8. Il résulte de ce qui précède que la régie du port d'Arcachon n'est pas fondée à soutenir que c'est à tort que, par le jugement attaqué, le tribunal administratif de Bordeaux a annulé la décision du 9 août 2018.

Sur l'injonction :

9. L'annulation de la décision du 9 août 2018 impliquait seulement qu'il soit procédé au réexamen de la demande de M. de Vries d'attribution à titre prioritaire du poste d'amarrage I 20, l'article 17 du règlement particulier de police et d'exploitation du port de plaisance d'Arcachon prévoyant seulement un examen à titre prioritaire pour les personnes ayant la qualité d'héritier du navire. Le présent arrêt, qui rejette les conclusions de la régie du port d'Arcachon tendant à l'annulation du jugement du tribunal administratif de Bordeaux lequel lui a enjoint de procéder au réexamen de la demande de M. de Vries dans un délai de deux mois, n'implique pas qu'une nouvelle injonction soit prononcée. Par suite, les conclusions présentées par M. de Vries à fin d'injonction doivent être rejetées, sans qu'il soit besoin de se prononcer sur la fin de non-recevoir opposée par la régie du port d'Arcachon concernant ces conclusions.

Sur les frais liés au litige :

10. Les dispositions de l'article L. 761-1 du code de justice administrative font obstacle à ce que soit mise à la charge de M. de Vries, qui n'est pas la partie perdante dans la présente instance, la somme que la régie du port d'Arcachon demande au titre des frais exposés et non compris dans les dépens.
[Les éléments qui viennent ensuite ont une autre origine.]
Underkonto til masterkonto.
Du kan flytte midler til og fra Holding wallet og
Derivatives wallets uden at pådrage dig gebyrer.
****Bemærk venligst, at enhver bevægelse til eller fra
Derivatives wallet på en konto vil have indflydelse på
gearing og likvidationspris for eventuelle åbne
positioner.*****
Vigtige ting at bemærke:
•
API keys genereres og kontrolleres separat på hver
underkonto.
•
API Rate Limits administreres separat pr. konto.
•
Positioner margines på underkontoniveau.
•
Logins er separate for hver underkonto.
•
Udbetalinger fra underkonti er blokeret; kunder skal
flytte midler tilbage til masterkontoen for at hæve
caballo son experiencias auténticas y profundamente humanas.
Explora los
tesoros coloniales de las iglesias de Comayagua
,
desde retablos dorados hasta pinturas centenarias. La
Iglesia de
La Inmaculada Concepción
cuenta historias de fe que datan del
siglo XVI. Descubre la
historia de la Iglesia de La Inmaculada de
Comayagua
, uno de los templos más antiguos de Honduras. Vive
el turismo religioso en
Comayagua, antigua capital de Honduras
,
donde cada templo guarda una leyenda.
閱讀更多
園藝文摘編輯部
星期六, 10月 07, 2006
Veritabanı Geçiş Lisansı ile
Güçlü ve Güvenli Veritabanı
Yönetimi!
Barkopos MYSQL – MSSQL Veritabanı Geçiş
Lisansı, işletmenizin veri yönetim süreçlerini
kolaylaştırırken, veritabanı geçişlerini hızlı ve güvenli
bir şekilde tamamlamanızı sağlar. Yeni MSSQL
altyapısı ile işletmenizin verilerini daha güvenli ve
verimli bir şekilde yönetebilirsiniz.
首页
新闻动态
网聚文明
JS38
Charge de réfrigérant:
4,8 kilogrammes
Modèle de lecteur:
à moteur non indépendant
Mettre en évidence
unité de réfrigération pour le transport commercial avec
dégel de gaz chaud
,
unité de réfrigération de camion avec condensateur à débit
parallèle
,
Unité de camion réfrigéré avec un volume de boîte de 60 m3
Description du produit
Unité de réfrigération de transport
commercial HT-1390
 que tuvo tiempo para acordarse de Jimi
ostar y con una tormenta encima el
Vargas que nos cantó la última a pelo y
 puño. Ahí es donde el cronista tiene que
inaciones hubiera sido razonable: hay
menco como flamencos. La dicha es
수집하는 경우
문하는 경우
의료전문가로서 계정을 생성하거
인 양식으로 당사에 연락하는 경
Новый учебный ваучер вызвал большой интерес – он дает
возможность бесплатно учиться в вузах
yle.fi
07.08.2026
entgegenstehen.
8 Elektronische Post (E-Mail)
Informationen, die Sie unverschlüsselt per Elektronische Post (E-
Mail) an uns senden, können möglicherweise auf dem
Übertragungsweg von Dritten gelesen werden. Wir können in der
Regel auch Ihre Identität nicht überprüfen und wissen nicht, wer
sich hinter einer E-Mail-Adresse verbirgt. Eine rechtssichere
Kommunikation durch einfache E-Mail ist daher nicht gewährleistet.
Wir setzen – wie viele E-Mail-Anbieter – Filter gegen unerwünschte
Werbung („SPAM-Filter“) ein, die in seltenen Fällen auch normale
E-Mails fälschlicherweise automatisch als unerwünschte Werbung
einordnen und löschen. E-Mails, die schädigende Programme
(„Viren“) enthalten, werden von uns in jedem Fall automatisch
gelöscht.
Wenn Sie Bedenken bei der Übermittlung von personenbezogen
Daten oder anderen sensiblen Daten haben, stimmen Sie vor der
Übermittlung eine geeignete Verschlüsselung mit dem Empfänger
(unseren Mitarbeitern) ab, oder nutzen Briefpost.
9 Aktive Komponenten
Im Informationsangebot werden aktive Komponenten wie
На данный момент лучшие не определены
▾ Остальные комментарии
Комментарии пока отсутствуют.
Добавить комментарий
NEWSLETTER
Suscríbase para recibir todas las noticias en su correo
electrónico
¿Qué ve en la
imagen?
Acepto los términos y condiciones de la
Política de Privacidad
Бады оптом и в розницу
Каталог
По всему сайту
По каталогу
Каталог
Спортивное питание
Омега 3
Il y a lieu, dans les circonstances de l'espèce, de mettre à la charge de la régie du port d'Arcachon une somme 1 500 euros à verser à M. de Vries en application de ces mêmes dispositions.

DECIDE :

Article 1er : La requête de la régie du port d'Arcachon est rejetée.

Article 2 : La régie du port d'Arcachon versera à M. de Vries une somme de 1 500 euros en application de l'article L. 761-1 du code de justice administrative.

Article 3 : Le surplus des conclusions de M. de Vries est rejeté.

Article 4 : Le présent arrêt sera notifié à la régie du port d'Arcachon et à M. B de Vries.

Délibéré après l'audience du 17 novembre 2022 à laquelle siégeaient :

Mme Marianne Hardy, présidente,

Mme Christelle Brouard-Lucas, présidente-assesseure,

Mme Charlotte Isoard, première conseillère,

Rendu public par mise à disposition au greffe le 8 décembre 2022.

La rapporteure,

Charlotte ALa présidente,

Marianne Hardy

La greffière,

Stéphanie Larrue

La République mande et ordonne à la préfète de la Gironde en ce qui la concerne, et à tous commissaires de justice à ce requis, en ce qui concerne les voies de droit commun contre les parties privées, de pourvoir à l'exécution de la présente décision.